_GIVEN DATA_
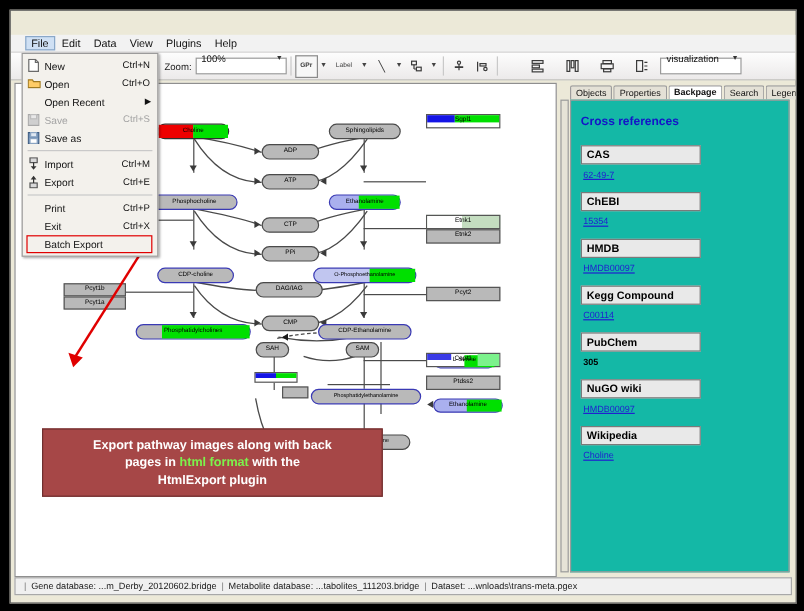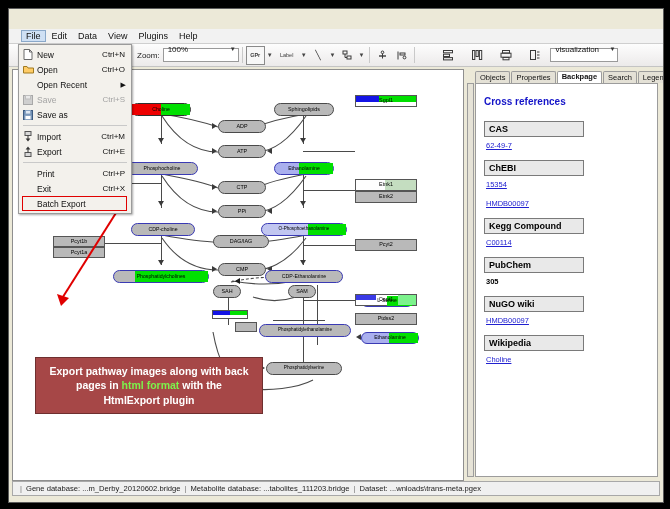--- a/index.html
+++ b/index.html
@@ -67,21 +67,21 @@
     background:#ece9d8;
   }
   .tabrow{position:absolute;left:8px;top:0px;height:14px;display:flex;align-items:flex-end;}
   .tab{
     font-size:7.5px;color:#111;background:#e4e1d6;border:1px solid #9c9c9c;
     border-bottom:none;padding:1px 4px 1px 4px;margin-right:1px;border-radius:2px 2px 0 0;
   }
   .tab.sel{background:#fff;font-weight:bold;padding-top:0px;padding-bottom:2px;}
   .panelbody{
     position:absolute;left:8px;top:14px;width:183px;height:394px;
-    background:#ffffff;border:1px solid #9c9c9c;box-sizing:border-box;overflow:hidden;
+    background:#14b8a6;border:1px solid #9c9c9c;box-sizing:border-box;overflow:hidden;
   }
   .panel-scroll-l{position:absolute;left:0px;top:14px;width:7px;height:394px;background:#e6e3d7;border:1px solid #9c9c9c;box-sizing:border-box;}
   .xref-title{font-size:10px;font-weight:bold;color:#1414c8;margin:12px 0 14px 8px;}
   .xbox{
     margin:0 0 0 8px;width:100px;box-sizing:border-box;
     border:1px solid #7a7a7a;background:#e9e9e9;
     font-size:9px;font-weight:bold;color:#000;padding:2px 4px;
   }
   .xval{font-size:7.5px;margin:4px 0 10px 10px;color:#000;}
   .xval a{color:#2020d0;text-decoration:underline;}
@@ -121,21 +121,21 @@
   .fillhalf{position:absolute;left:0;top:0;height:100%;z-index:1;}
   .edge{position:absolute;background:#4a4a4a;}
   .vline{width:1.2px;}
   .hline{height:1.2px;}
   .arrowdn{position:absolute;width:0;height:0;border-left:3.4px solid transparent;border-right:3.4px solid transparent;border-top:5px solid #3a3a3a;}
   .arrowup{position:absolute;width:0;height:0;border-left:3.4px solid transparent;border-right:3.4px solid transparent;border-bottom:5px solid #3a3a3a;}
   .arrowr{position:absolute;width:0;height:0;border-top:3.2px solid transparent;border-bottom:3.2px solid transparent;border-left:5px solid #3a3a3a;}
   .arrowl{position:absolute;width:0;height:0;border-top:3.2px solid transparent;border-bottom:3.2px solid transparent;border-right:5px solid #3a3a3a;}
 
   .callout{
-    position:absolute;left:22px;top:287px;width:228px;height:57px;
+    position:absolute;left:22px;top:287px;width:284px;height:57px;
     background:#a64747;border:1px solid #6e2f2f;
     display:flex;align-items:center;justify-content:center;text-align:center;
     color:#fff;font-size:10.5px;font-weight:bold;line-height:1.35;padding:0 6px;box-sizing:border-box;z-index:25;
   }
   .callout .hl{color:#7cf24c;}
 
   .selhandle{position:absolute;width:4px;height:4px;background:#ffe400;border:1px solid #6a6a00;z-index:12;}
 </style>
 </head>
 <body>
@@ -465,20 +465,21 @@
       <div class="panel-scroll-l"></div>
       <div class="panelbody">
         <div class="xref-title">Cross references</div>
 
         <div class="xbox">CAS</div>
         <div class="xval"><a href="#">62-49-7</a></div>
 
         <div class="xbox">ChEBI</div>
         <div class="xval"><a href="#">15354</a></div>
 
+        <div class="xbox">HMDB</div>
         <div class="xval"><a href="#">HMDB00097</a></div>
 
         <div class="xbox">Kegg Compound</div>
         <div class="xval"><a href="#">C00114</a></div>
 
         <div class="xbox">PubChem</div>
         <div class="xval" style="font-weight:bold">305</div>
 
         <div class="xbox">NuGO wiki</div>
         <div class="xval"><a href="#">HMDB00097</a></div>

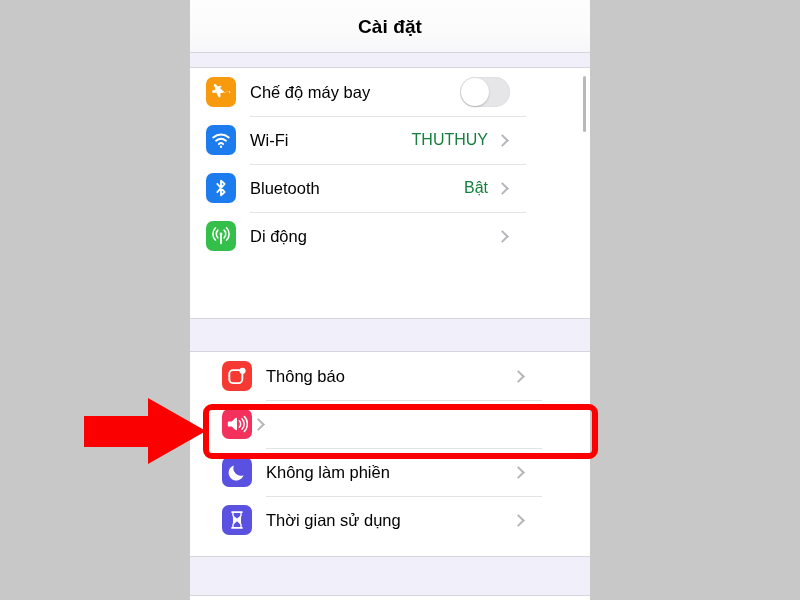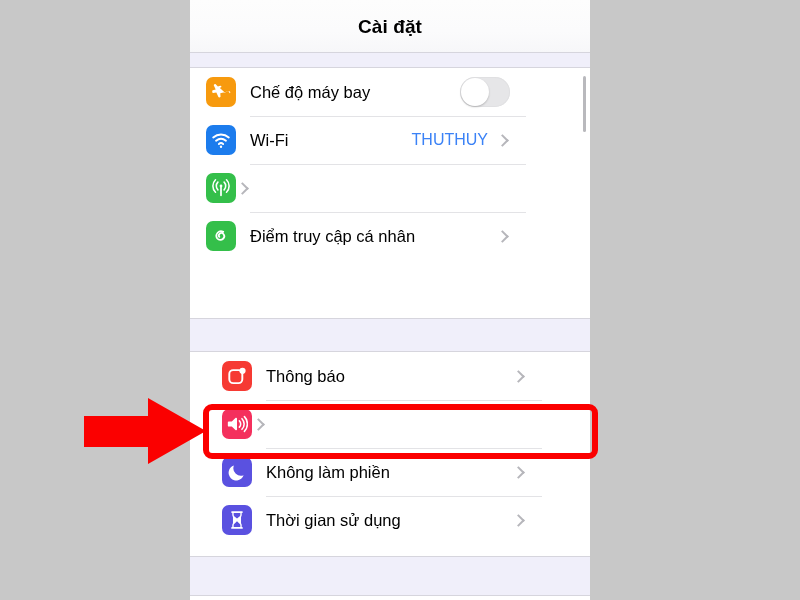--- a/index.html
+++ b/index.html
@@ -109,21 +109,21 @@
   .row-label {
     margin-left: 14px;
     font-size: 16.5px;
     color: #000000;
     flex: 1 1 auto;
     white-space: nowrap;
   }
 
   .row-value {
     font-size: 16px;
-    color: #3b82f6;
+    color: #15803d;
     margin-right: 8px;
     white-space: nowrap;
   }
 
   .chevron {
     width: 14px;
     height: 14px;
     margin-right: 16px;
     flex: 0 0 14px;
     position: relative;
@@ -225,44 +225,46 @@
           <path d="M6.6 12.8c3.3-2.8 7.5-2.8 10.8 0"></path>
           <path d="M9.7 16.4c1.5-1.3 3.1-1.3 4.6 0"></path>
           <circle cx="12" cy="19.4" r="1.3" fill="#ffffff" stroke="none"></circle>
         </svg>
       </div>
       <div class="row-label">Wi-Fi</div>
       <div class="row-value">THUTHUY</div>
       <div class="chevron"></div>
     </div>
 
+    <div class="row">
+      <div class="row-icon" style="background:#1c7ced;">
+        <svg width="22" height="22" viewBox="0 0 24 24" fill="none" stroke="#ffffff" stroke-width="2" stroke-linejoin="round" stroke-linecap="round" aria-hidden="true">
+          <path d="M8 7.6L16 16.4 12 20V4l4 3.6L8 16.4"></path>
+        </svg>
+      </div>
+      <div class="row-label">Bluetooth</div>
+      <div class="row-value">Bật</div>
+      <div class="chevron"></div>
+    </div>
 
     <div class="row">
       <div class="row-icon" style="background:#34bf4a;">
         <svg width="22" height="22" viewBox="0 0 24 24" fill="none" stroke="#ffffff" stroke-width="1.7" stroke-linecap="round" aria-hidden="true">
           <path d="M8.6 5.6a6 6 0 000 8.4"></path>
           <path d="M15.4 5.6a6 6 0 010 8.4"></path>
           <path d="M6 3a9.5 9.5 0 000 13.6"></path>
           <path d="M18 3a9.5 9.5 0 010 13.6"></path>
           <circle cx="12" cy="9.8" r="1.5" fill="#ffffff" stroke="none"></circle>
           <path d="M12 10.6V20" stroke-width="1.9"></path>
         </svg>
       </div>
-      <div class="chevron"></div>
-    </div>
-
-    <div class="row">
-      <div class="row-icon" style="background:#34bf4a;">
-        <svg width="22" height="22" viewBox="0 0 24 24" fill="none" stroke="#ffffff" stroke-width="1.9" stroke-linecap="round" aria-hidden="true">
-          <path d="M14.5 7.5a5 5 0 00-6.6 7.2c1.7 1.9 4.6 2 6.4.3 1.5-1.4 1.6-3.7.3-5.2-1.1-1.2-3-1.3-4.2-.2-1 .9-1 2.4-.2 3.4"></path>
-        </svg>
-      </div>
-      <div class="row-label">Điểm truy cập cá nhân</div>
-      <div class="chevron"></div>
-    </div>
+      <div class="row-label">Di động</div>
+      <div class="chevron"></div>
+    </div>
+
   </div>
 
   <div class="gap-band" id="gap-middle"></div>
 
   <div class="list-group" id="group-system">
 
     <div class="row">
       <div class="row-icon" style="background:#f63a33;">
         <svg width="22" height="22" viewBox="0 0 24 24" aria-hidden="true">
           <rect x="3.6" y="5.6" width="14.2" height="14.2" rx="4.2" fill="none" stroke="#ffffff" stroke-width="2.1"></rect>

---

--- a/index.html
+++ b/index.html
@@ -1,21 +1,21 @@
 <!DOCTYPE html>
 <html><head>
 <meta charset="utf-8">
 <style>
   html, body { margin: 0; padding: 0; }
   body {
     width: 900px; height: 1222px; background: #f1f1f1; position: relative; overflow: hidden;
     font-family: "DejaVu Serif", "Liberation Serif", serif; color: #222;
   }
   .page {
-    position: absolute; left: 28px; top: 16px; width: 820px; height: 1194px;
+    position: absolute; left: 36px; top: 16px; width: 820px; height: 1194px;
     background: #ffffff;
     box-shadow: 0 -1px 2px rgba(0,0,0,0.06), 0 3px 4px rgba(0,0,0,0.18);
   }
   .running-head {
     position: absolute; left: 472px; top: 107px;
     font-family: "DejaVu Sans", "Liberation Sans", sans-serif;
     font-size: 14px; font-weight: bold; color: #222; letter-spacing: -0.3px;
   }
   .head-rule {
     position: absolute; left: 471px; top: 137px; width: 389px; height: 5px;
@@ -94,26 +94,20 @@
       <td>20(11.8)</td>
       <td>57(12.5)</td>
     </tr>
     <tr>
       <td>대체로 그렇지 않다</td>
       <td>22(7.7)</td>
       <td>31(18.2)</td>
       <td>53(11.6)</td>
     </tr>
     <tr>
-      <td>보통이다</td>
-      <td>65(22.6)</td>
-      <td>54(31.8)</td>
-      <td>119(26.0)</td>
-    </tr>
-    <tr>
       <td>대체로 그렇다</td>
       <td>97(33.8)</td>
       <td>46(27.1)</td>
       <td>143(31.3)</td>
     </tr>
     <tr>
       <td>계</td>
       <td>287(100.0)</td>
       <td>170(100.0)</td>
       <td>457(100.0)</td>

_PROBLEM STATEMENT_
Wherever a line contains the string "xval", copy that line from the data.

_ANSWER_
   .xval{font-size:7.5px;margin:4px 0 10px 10px;color:#000;}
   .xval a{color:#2020d0;text-decoration:underline;}
         <div class="xval"><a href="#">62-49-7</a></div>
         <div class="xval"><a href="#">15354</a></div>
         <div class="xval"><a href="#">HMDB00097</a></div>
         <div class="xval"><a href="#">C00114</a></div>
         <div class="xval" style="font-weight:bold">305</div>
         <div class="xval"><a href="#">HMDB00097</a></div>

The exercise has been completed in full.